To Caption or not to Caption

woman eating watching movieAs soon as your content includes videos you should be thinking about captioning. In the simplest form, captioning is those words on the screen that are readable as the audio portion of the program is spoken. The idea is that captioning is only useful for deaf or people who are hard of hearing. Not true. An oft quoted survey from the UK done in 2006 revealed that 80% of TV viewers who used closed captioning did not have hearing difficulties. Times have changed, technology has advanced, yet many people without any hearing loss use captioning as a way to enhance/ enjoy videos. They listen in a public area and don’t want to disturb others, on a noisy subway and they situationally can’t hear the sound or they get more out of the content if they can watch and read the words at the same time (dual sensory input).

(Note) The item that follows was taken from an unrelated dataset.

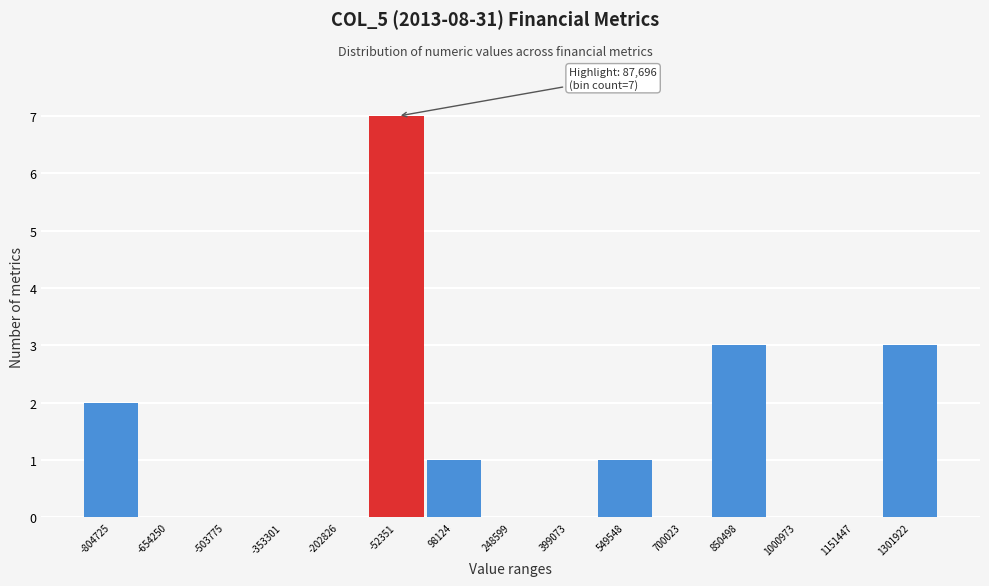

Reading left to right, extract all data points from this chart.

-804725=2	-654250=0	-503775=0	-353301=0	-202826=0	-52351=7	98124=1	248599=0	399073=0	549548=1	700023=0	850498=3	1000973=0	1151447=0	1301922=3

The law: The US Congress passed a Twenty-First Century Communications and Accessibility Act in 2010, with a string of updates and clarifications through 2015. Two broad areas are covered. One is products and services that use Broadband. The other is video programming on television and the internet.

In February, 2015, National Association for the Deaf (NAD) and some individuals sued Harvard and MIT over lack of captioning or very poor captioning of the video content they provide, covering online lectures, podcasts, courses and more. In June, 2015, the Department of Justice (DOJ) joined the lawsuit advocating a speedy resolution and captioning be provided.

Netflix has lead the way to providing full captioning, even though it was, regretfully, a result of a successful lawsuit. YouTube provides an automated captioning option. The results, while technically over 90% accurate lead to, often hilarious (if you are able to hear the discrepancies) wildly incongruous word juxtapositions. If you doubt me, just switch on captioning when you are on YouTube next and find your own examples. Any time a person mumbles or has the slightest speech anomaly or accent there is no telling how the automated captioning will record it.

So, to caption or not to caption? When in doubt, decent captioning should be built into your process, including everyone and building your brand as inclusive.